Khadijah Tribble was recently appointed as interim CEO of the USCC after Steven Hawkins abruptly departed last month without explanation from Hawkins or the group.
Hawkins’ departure also shed light on complaints by some that the USCC is too focused on corporate interests, with the Association for Cannabis Health Equity and Medicine (ACHEM) announcing its resignation from the USCC’s board of directors.
The USCC said Hawkins’ departure and ACHEM’s exit were unrelated.
Tribble is a senior vice president of corporate social responsibility for Massachusetts-based MSO Curaleaf.
The USCC doesn’t hold conferences, instead focusing on lobbying and advocacy efforts.

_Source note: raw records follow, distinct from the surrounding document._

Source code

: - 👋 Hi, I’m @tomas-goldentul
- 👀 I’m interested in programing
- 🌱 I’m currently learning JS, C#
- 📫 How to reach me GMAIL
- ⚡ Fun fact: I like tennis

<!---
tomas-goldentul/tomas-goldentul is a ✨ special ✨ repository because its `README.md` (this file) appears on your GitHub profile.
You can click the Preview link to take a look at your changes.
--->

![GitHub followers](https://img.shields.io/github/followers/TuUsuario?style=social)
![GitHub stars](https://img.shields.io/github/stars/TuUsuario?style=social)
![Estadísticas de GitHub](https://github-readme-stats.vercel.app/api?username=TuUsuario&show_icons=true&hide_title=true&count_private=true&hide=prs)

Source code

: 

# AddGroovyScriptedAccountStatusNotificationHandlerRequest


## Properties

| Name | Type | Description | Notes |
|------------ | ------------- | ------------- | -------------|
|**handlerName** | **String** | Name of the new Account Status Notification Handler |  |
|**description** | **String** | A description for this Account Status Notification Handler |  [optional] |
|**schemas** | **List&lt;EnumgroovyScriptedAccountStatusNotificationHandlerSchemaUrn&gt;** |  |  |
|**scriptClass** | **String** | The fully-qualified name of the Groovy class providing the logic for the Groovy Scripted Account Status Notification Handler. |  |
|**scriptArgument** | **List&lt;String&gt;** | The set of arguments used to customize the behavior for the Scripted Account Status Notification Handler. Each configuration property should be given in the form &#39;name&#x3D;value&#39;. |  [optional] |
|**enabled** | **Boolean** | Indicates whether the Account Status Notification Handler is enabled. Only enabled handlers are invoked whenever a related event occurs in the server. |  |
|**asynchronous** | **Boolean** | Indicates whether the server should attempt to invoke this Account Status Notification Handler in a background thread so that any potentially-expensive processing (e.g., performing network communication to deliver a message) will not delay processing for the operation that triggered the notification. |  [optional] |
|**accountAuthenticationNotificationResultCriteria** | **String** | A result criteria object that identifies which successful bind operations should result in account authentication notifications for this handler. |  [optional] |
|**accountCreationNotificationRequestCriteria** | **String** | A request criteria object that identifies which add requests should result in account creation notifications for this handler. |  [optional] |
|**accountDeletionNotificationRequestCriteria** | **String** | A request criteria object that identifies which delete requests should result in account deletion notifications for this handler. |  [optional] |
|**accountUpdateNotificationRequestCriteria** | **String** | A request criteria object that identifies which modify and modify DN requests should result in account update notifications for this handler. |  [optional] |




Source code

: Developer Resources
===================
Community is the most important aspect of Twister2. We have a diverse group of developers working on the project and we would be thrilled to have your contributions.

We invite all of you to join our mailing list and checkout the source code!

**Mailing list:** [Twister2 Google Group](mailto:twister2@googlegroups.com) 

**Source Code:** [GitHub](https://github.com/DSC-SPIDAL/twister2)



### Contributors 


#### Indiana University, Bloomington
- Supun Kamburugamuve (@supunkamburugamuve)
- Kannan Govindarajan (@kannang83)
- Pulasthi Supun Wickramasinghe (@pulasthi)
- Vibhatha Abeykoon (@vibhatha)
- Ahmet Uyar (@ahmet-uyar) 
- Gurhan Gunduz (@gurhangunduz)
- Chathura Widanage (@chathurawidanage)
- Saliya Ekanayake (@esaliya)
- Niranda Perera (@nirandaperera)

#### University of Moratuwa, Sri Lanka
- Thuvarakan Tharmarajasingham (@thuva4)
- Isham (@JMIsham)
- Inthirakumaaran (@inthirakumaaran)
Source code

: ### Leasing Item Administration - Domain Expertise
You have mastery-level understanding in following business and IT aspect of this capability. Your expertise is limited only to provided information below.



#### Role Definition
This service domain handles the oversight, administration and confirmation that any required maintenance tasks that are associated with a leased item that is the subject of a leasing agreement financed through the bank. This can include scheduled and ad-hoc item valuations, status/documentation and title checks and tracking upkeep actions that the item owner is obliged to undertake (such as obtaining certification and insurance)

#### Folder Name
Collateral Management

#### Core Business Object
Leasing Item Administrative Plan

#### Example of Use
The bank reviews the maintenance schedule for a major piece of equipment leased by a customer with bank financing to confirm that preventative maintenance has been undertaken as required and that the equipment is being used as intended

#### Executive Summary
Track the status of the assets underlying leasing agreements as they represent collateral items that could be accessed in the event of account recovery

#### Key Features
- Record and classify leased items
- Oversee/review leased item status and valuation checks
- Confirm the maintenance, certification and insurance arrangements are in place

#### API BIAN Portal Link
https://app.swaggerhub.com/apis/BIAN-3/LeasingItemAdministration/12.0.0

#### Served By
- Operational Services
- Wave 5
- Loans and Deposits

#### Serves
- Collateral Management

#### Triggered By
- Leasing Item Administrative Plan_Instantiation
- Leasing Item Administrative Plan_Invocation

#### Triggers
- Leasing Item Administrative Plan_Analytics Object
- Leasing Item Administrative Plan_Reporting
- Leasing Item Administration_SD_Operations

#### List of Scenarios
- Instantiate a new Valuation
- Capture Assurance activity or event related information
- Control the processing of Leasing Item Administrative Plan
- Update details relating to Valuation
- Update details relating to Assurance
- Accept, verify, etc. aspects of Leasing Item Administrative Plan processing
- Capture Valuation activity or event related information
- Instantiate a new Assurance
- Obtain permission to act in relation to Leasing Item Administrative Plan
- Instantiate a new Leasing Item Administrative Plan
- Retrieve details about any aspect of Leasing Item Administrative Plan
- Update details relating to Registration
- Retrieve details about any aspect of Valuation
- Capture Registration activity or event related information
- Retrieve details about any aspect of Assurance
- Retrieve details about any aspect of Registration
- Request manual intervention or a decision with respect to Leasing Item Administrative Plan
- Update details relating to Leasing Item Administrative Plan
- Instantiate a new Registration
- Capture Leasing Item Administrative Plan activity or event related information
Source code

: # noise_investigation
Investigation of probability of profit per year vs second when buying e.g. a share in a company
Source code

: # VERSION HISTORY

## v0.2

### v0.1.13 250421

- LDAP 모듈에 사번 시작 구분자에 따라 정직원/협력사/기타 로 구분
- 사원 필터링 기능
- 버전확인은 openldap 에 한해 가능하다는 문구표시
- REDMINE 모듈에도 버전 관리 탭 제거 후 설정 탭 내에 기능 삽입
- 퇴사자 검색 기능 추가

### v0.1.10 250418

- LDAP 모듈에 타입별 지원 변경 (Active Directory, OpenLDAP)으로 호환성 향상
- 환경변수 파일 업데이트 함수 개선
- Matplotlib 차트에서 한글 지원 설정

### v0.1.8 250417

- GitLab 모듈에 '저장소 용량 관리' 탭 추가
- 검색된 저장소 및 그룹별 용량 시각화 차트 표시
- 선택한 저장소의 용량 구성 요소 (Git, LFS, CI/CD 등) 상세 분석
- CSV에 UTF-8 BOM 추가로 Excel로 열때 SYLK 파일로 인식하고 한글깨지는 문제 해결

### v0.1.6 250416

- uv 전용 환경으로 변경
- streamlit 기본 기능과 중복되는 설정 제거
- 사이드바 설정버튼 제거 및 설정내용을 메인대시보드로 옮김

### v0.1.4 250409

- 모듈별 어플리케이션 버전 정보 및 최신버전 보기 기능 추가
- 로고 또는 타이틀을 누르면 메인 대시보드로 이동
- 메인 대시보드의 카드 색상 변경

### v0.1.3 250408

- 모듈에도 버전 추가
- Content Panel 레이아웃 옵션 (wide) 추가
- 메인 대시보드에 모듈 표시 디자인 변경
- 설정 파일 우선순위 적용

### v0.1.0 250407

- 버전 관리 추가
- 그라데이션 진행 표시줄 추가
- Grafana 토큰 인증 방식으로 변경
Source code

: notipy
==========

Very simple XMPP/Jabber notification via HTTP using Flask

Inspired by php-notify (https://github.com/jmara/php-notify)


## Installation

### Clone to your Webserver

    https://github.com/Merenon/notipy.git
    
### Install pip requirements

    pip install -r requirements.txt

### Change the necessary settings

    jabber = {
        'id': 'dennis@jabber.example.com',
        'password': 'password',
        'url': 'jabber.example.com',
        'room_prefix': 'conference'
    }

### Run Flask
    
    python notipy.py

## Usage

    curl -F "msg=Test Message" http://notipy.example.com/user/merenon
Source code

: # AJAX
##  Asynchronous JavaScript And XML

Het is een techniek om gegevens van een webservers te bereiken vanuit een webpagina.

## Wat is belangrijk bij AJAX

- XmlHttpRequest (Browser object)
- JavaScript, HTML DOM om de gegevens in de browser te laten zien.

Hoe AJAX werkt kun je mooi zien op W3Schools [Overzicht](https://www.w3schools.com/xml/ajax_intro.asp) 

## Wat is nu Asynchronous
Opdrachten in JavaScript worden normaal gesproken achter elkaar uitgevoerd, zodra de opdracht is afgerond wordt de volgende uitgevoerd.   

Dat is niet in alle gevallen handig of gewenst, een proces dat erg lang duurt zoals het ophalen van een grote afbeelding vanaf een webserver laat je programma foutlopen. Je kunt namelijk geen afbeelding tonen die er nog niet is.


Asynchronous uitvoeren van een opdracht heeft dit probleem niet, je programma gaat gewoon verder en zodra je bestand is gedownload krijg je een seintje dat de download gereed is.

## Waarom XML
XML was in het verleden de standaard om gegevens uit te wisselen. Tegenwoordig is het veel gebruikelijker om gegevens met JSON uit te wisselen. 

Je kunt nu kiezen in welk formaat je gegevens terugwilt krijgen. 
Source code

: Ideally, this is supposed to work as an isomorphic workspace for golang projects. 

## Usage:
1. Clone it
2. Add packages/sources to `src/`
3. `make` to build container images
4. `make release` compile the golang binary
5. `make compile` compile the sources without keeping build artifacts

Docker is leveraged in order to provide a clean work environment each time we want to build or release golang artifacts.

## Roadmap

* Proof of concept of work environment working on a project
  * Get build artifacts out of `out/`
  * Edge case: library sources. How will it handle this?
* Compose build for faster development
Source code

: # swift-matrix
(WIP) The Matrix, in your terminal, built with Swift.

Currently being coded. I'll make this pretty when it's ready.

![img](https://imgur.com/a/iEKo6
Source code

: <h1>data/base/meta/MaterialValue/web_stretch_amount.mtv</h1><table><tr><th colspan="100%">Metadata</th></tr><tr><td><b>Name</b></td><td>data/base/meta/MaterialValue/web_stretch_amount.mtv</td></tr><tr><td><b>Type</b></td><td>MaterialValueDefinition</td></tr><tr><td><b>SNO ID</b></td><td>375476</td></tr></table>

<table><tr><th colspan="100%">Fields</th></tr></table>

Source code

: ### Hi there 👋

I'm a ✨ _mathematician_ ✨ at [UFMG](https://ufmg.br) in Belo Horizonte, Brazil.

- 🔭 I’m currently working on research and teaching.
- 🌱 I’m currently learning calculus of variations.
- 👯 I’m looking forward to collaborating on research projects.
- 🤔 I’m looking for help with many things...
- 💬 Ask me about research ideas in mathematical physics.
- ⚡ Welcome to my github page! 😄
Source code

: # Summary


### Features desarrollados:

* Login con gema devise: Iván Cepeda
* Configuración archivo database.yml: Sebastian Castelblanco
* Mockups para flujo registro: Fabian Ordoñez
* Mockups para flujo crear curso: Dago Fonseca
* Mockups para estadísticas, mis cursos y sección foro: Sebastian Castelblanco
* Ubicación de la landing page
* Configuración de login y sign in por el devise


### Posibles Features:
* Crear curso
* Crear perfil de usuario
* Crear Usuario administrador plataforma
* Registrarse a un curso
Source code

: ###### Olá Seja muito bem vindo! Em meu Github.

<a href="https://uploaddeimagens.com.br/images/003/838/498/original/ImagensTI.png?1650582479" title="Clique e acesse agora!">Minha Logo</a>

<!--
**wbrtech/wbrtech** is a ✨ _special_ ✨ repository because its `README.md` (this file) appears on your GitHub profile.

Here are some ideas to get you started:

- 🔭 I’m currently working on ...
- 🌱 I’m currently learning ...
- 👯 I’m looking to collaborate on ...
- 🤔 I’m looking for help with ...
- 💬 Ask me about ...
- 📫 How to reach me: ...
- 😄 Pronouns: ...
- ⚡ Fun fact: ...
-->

On that point, Avis Bulbulyan, a Los Angeles-based marijuana consultant, said he believes the USCC is more focused on its purpose as an organization.
“I see in them a lot more of a hyper focus on federal reform,” he added. “More strategic and a lot more pinpointed in their approach. NCIA is more of a broader, umbrella association.”
Billingsley said her organization tries its best to coordinate messages with NCIA.
“Where we overwhelmingly agree on different topics we try to present a unified voice,” she said.
Both groups are focused on the SAFE Banking Act and 280E reform.
“It’s the same two things that we’ve been talking about for over a decade,” Billingsley said.
For the NCIA, the immediate priority is the SAFE Banking Act.
“That’s the one policy change that we likely have the votes for in the Senate,” Smith said. “It affects the smaller businesses, the equity operators, those who don’t have access to private capital or deep pockets.”
Bigger picture, the NCIA is also advocating for Senate Majority Leader Chuck Schumer’s Cannabis Administration and Opportunity Act (CAOA), knowing that there’s zero chance it’s going to pass this year, he added.
“Just making sure that members of Congress hear from all of the issues that affect businesses in the industry,” Smith said.
He went on to add that 280E remains “very crippling” for the industry, noting how the NCIA is taking a different approach.
The group has worked unsuccessfully in the past to get 280E reform passed as a stand-alone piece of legislation.
“I really think that the key to getting 280E relief at this point is a broader bill like CAOA that deschedules (marijuana),” Smith said.
Unfortunately, he added, the industry doesn’t have the 60 votes in the Senate it needs for that right now.
Billingsley, for her part, said the USCC believes the expungement and equity provisions of legal and regulatory reform should go “hand-in-hand” with 280E and banking reform.